When that scumbag approached her, he acted like he wasn't even associated with her. Forget defending her honor (and forget the fact that she wasn't used to it nor did she expect it), he didn't even care. It was questionable whether he would have moved his crusty smirking aft if the impertinent scammer had attempted to pry her chamber plating off right there! If she thought two hundred on-off stellar-cycles with the brute had earned her some measure of common regard, she was grievously mistaken.
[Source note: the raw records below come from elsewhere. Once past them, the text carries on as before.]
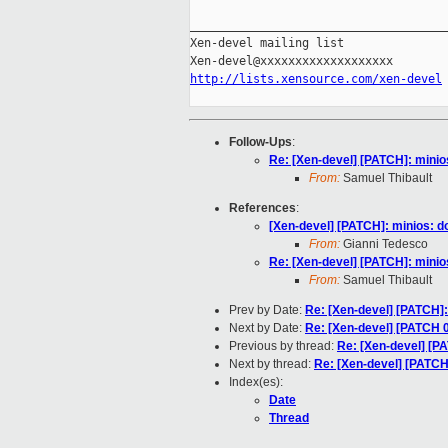
_____________________________________
Xen-devel mailing list

http://lists.xensource.com/xen-devel
Follow-Ups
:
Re: [Xen-devel] [PATCH]: minios
From:
Samuel Thibault
References
:
[Xen-devel] [PATCH]: minios: do
From:
Gianni Tedesco
Re: [Xen-devel] [PATCH]: minios
From:
Samuel Thibault
Prev by Date:
Re: [Xen-devel] [PATCH]: 
Next by Date:
Re: [Xen-devel] [PATCH 0
Previous by thread:
Re: [Xen-devel] [PA
Next by thread:
Re: [Xen-devel] [PATCH]
Index(es):
Date
Thread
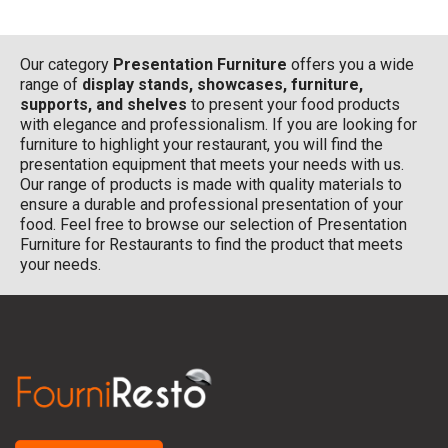
Our category
Presentation Furniture
offers you a wide
range of
display stands, showcases, furniture,
supports, and shelves
to present your food products
with elegance and professionalism. If you are looking for
furniture to highlight your restaurant, you will find the
presentation equipment that meets your needs with us.
Our range of products is made with quality materials to
ensure a durable and professional presentation of your
food. Feel free to browse our selection of Presentation
Furniture for Restaurants to find the product that meets
your needs.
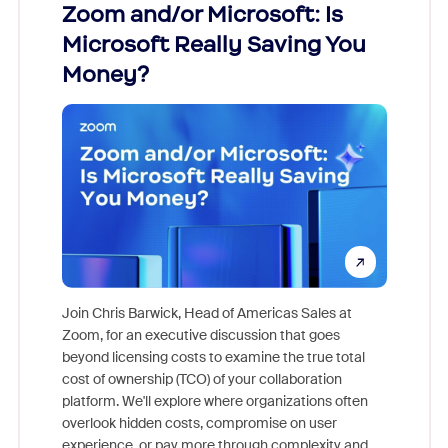
Zoom and/or Microsoft: Is
Fraud
ion!
Microsoft Really Saving You
Zoom
Money?
pion,
ggest
Join Chris Barwick, Head of Americas Sales at
nity
Zoom, for an executive discussion that goes
As part o
beyond licensing costs to examine the true total
and deep
cost of ownership (TCO) of your collaboration
else, rig
platform. We'll explore where organizations often
overlook hidden costs, compromise on user
experience, or pay more through complexity and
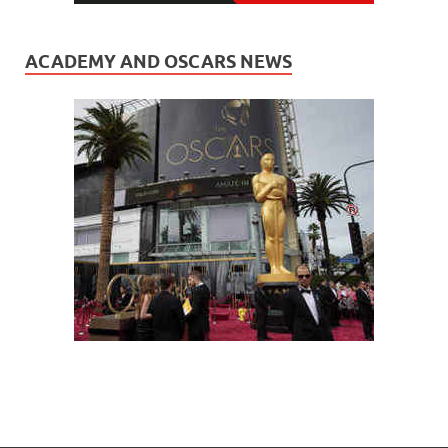
ACADEMY AND OSCARS NEWS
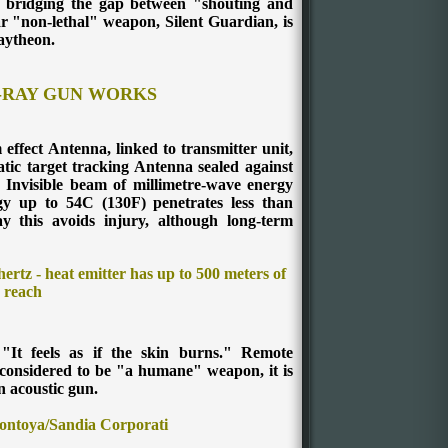
- bridging the gap between "shouting and
r "non-lethal" weapon, Silent Guardian, is
aytheon.
-RAY GUN WORKS
ffect Antenna, linked to transmitter unit,
ic target tracking Antenna sealed against
e Invisible beam of millimetre-wave energy
gy up to 54C (130F) penetrates less than
ay
this avoids injury, although long-term
ertz - heat emitter has up to 500 meters of
reach
"It feels as if the skin burns."
Remote
onsidered to be "a humane" weapon, it is
 acoustic gun.
ntoya/Sandia Corporati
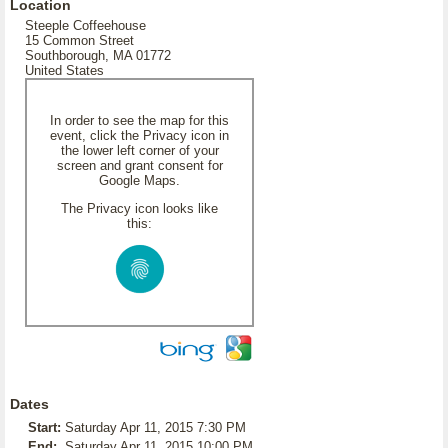
Location
Steeple Coffeehouse
15 Common Street
Southborough, MA 01772
United States
In order to see the map for this
event, click the Privacy icon in
the lower left corner of your
screen and grant consent for
Google Maps.
The Privacy icon looks like
this:
Dates
Start:
Saturday Apr 11, 2015 7:30 PM
End:
Saturday Apr 11, 2015 10:00 PM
He was as rusty and untouched as ever, professionally incorrigible, and something about that only made her angrier.

That itchy, inexplicable anger was all that kept her coming back sometimes, but who didn't have their vices?

"Y'got me a discount," he said after a moment of hostile silence, slow amusement just barely nudging at his ever-present rasp.

"Glad to have helped," she hissed, all acid and charm. She wouldn't have struck the arms-dealer if she hadn't been stretched to the end of her tow-line by five measly, miserable solar-cycles with Lockdown; he could drive her crazy like no one else could, and with minimal effort. Torque felt almost guilty for her lapse, but not for that Primus-damned mech with the busted optic.

She glared down out of the red glass vista as though trying to pick the crowded black city apart with her optics, both narrowed to lemon-yellow shards. She paused, then muttered with a stiff jaw, "I don't trust him."

"I don't trust anyone," the musclecar responded flatly, once again completely disregarding her as he fiddled with some coordinates on screen. A miniature bomb went off in the femme's magenta chassis as the last of her patience combusted violently, leaving her aspirating black fumes.

"Fine. Weld your own dumpster. Thanks for the ride, darling, now get me back to Peunl," she snapped. She pushed off her perch, heels striking the floor of the bridge with a sharp crack and a sputter like struck flint, and glared at him—his beastly spiked back, the crest of his primitive low-brow helm--poisonously. "I believe I've had my fill of you for quite some time."

Red optics locked on the screen, Lockdown brought her into gear and smiled.